Differential regulation of ILC subpopulations by SCFAs
ILCs were divided into groups 1 (NK cells and non-NK cells ILC1), 2 (ILC2) and 3 (ILC3) according to their developmental and functional characteristics (135). It was found that C2, C3, and C4 triggered the P13K, AKT, and mTOR signaling pathways through the excitatory action of GPR43 receptors, thereby promoting the proliferation of intestinal ILC1s and ILC3s but inhibiting the proliferation of intestinal ILC2s (136–138). Similarly, C4 has been shown to inhibit ILC2 proliferation in allergic asthma, but this process may be related to the inhibitory effect of HDAC (125). This suggests that the effect of SCFAs on ILCs is mediated by both GPR receptors and HDAC.
ILC3s are a major producer of intestinal barrier IL-22, which is a member of the IL-10 family and a key cytokine regulating inflammation. It is upregulated in chronic inflammation and achieves anti-inflammatory effects by inducing intestinal epithelial cells to produce AMP and mucin and repair the integrity of the damaged intestinal epithelial barrier (139). In ILC3s, SCFAs differentially activate AKT or ERK signaling and increase IL-22 secretion via the AKT and STAT3 axes. Among them, C2 increased the secretion of IL-22 to a greater extent by activating the GPR43 receptor, and C3 increased the secretion of IL-22 to a lesser extent by activating the GPR43 receptor, but C4 had no effect on the secretion of IL-22 (140). The reasons for these findings may be that, on the one hand, C2 and C3 activate the GPR43 receptor in ILCs more easily than C4. On the other hand, it may be that there are other pathways of regulation. For example, C2 enhances the expression of IL-1R in ILC3 cells by activating the GPR43 receptor, and the increased level of IL-1R increases the sensitivity of IL-1β, thereby indirectly inducing the production of IL-22 (141). In addition, SCFAs can promote IL-22 secretion in ILC3s by activating the GPR41 receptor and inhibiting the HDAC pathway (Figure 2). After SCFAs enter cells, they upregulate the expression of hypoxia-inducing factor 1α (HIF1α) and aromatic receptor (AhR), which are differentially regulated by mTOR and STAT3 (141–143). HIF1α directly binds to the IL-22 promoter (144). Finally, histone modification increases the binding of HIF1α to the IL-22 promoter to increase IL-22 secretion (144). In conclusion, different types of SCFAs have different regulatory effects on different types of ILCs, and the mechanism is closely related to the expression of the GPR receptor and the inhibition of HDAC.
Adaptive immunity
T cells
Previous studies have shown that 17 strains in the mouse gut microbiota (belonging to clusters IV, XIVa, and XVIII of Clostridium difficile) induce the TGF-β response by producing SCFAs, which may contribute to the differentiation and amplification of Tregs in the colons of mice (145). It was later determined that SCFAs promote the proliferation of Tregs (145). Treg cells include FoxP3+ T cells, which prevent inflammatory reactions in the gut by producing IL-10 (146). In the presence of Treg cell polarization, C4 treatment of naive T cells enhanced histone H3 acetylation in the promoter, specifically inducing differentiation of mouse colon Treg cells by upregulating the acetylation of conserved noncoding sequences at FoxP3 (147). SCFAs can also indirectly promote the proliferation of Treg cells and IL-10 production through other cell types. For example, C4 can act on macrophages and DCs in a GPR109A-dependent manner, indirectly inducing FoxP3+ T-cell and IL-10 production (44). However, a recent study found that C5 did not increase the amplification of Treg cells but increased the amount of additional acetyl-CoA in T cells, enhanced glycolysis through the mTOR activation pathway, and increased IL-10 production in lymphocytes by acting as a substrate for HAT to regulate the gene recoding process (76, 148).

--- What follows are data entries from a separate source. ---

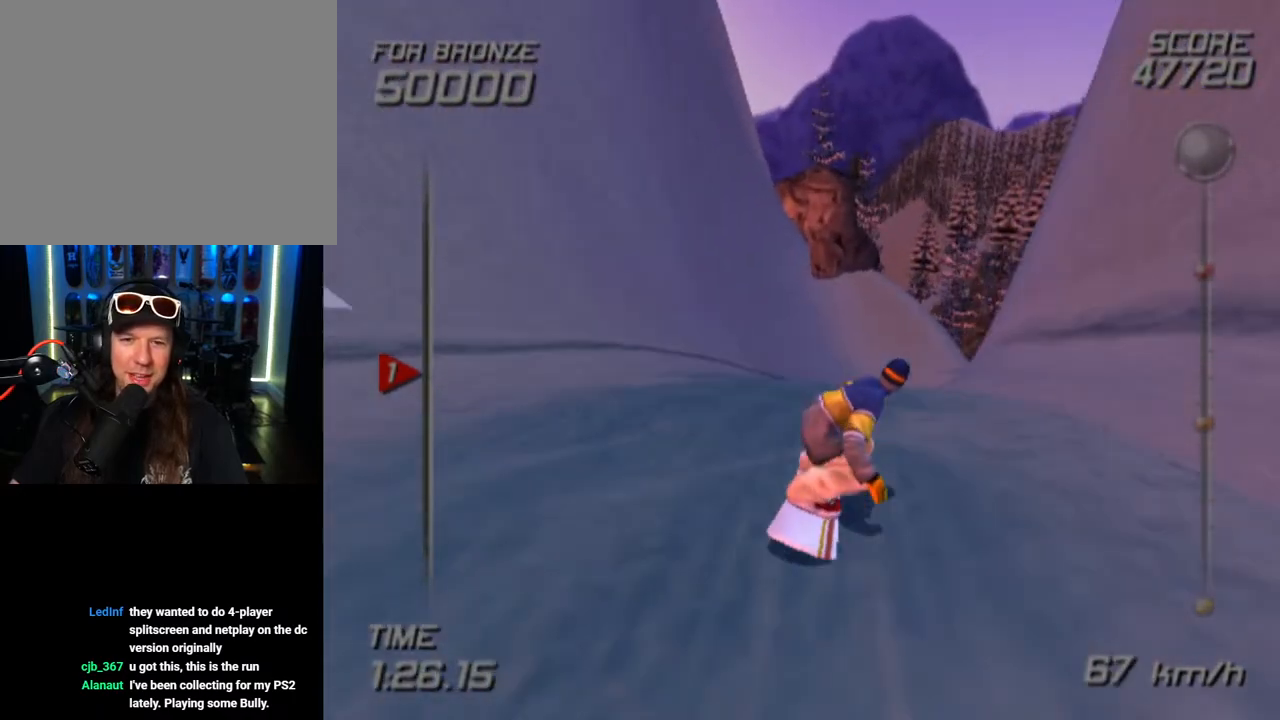
{"buttons": [], "left_stick": "up-right", "right_stick": "center", "events": [[83, "left_stick", "up"], [367, "left_stick", "up-right"]]}
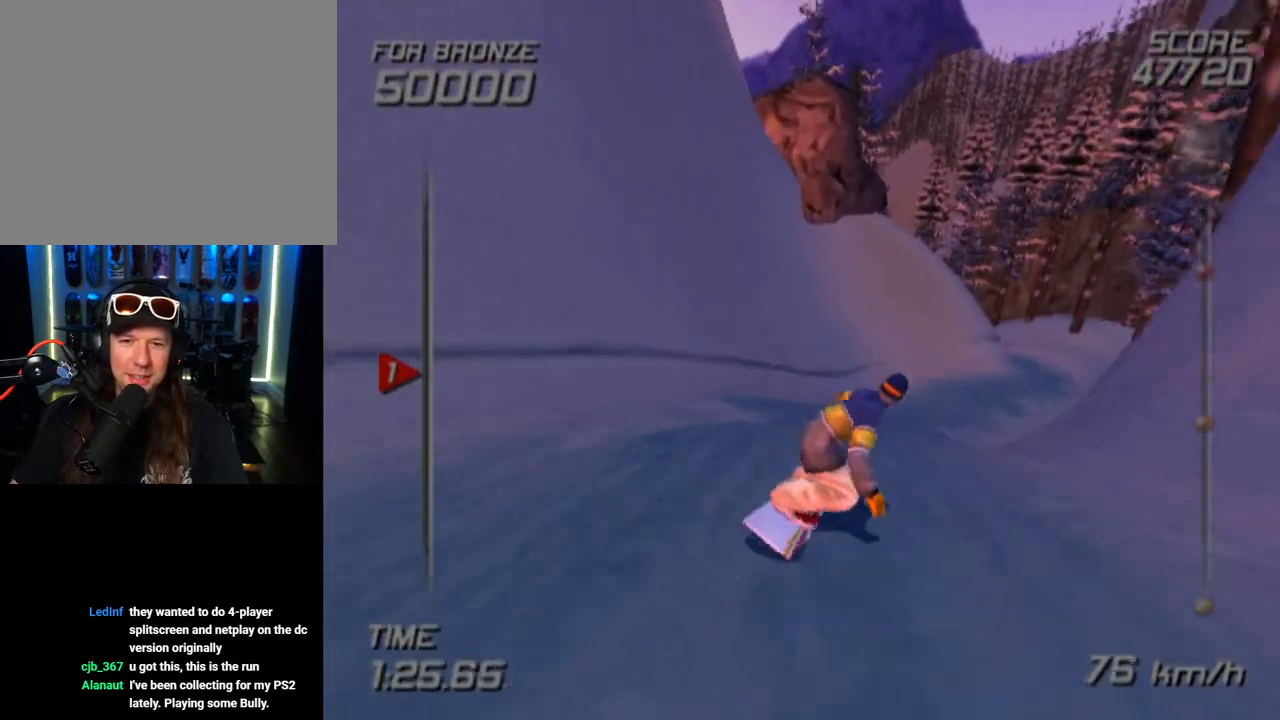
{"buttons": [], "left_stick": "up-right", "right_stick": "center", "events": []}
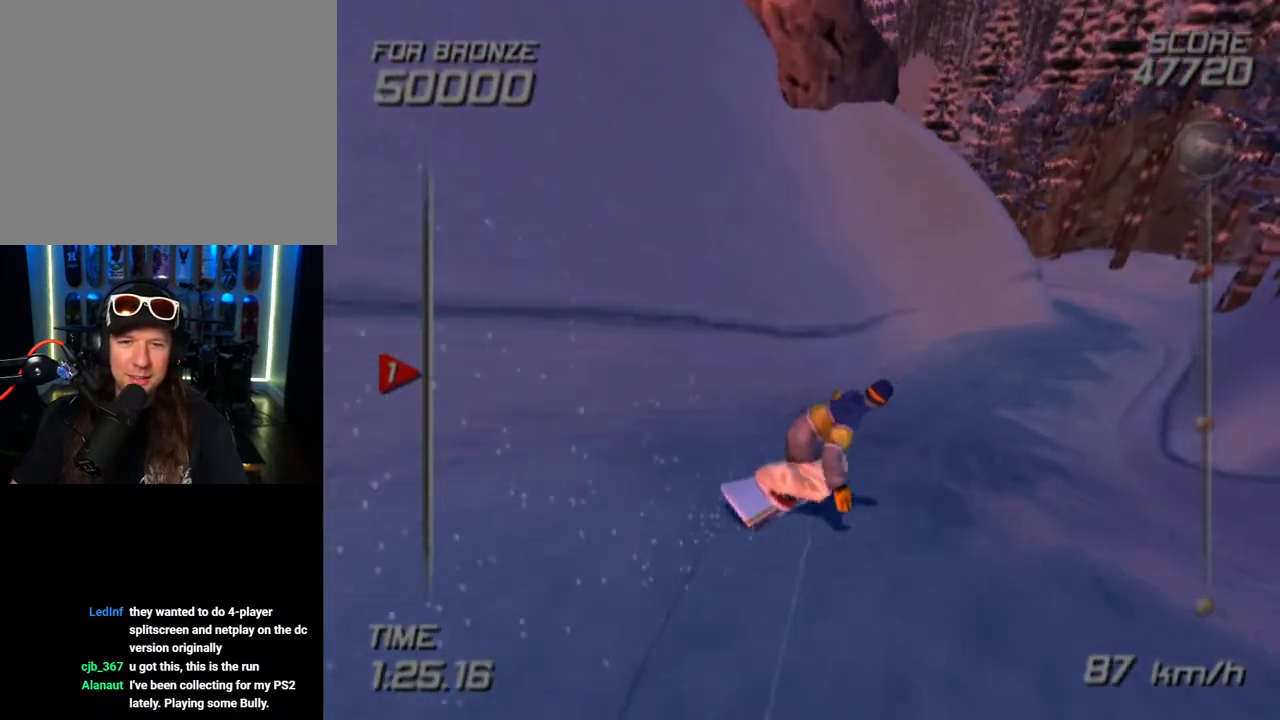
{"buttons": [], "left_stick": "up-right", "right_stick": "center", "events": []}
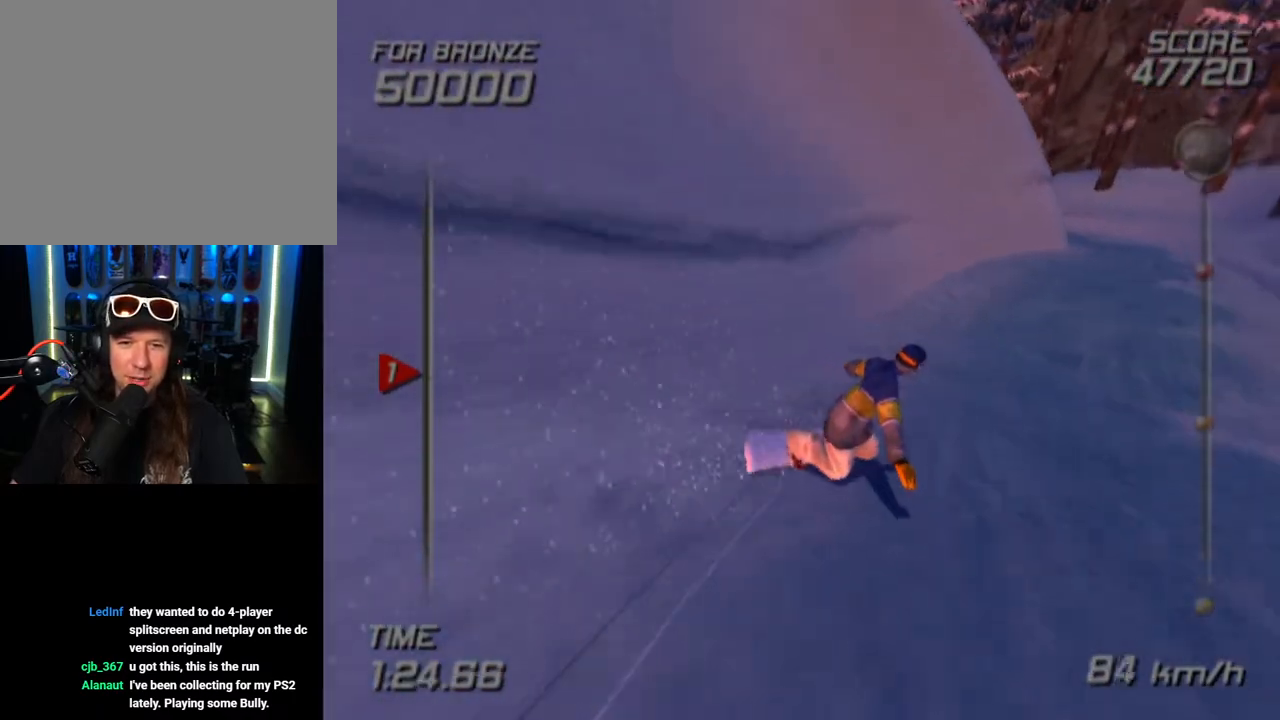
{"buttons": [], "left_stick": "up", "right_stick": "center", "events": [[167, "left_stick", "up"]]}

SCFAs regulate T-cell metabolism through HDAC inhibition. SCFAs can increase the differentiation of naive T cells into effector T cells, such as Th1 and Th17 effector T cells, which may be related to the inhibitory activity of HDAC. In T cells, SCFAs were found to increase the acetylation of p70 S6 kinase and the phosphorylation of rS6 by inhibiting HDAC activity, thereby increasing mTOR activity to increase the production of Th17 and Th1 cells and IL-10(+) T cells (149, 150).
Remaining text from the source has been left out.